Egypt cancels zero-ergot wheat policy amid mounting pressure

Sunset in Egypt on the Nile River south of Luxor. (CIA.gov)

Cairo | Reuters — Egypt has reversed its controversial zero-tolerance policy on the common grains fungus ergot, the government said on Wednesday, backtracking on an import regulation that had all but blocked its access to global wheat.

Egypt, the world’s largest buyer of wheat, has seen its imports grind to a halt since it imposed a ban on ergot last month, with three successive state tenders cancelled on the back of mass boycotts by suppliers who say the condition is impossible to guarantee.

Ergot can cause hallucinations when consumed in large amounts but is considered harmless in low quantities. The toxic alkaloids it produces can also be harmful to livestock consuming ergot-contaminated grain or grasses.

The government said it is reinstating a 0.05 per cent tolerance level for ergot, a common international standard it had used before the ban, and applying it to both outstanding and future wheat contracts.

The decision to apply last month’s ban retroactively to outstanding contracts had led to the suspension of 540,000 tonnes of wheat en route to Egypt, the statement said.

Egypt runs a massive food subsidy program that provides bread for tens of millions of its poorest citizens and which may have come under threat had it not eased its import restriction.

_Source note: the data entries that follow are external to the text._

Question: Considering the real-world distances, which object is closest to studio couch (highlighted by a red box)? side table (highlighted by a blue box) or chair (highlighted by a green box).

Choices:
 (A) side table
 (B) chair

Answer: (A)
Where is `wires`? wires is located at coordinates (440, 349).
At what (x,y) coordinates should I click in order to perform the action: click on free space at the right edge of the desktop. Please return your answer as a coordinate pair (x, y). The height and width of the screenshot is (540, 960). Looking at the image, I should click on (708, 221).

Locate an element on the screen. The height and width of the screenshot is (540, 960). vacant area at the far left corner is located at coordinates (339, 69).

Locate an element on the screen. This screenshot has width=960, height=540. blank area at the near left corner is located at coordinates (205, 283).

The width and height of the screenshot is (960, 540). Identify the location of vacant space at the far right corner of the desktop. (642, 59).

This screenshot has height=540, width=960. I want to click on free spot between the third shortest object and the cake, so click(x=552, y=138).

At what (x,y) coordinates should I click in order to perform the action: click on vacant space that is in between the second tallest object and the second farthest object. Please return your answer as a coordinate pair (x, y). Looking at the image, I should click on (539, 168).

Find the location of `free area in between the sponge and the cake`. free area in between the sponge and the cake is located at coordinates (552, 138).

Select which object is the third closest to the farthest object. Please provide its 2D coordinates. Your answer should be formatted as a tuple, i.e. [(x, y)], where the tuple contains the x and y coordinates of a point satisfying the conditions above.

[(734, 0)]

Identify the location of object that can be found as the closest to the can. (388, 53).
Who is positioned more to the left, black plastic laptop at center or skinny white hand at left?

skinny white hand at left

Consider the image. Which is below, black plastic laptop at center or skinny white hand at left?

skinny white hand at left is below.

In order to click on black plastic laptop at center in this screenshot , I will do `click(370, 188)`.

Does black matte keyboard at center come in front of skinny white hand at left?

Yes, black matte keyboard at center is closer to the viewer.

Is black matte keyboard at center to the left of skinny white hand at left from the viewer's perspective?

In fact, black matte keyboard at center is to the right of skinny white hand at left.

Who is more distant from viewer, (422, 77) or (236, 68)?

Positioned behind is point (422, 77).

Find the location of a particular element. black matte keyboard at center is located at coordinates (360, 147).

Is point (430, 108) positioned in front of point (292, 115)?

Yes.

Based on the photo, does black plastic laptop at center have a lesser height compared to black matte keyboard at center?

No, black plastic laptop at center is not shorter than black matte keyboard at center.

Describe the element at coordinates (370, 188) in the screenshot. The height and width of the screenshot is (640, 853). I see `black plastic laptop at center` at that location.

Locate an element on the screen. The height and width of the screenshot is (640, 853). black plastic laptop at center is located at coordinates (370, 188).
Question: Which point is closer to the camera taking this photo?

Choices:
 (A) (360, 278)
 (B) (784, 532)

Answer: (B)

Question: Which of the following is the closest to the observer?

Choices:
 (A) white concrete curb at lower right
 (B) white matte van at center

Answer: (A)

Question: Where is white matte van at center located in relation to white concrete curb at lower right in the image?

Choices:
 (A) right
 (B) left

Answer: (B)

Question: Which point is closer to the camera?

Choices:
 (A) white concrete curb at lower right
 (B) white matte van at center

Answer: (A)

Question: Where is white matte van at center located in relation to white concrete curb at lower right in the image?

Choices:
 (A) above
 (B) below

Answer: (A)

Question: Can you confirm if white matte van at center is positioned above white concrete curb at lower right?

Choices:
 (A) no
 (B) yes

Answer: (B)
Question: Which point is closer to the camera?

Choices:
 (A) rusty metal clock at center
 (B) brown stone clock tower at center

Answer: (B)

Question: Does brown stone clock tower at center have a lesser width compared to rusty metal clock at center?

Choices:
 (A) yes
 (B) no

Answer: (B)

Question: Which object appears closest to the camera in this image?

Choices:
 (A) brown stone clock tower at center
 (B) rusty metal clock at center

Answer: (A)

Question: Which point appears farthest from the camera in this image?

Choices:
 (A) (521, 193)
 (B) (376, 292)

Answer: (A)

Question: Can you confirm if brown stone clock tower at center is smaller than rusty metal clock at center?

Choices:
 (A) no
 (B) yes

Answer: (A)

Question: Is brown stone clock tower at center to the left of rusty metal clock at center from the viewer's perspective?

“Egypt had no real choice but to cancel the zero ergot policy if they want to feed their people with large-scale wheat imports. It has been said so many times during this affair that no country anywhere in the world can provide wheat with zero ergot in bulk volumes,” one European trader said.

As part of the rule reversal, the government will contract an international firm to conduct ergot inspections on wheat shipments, the statement said.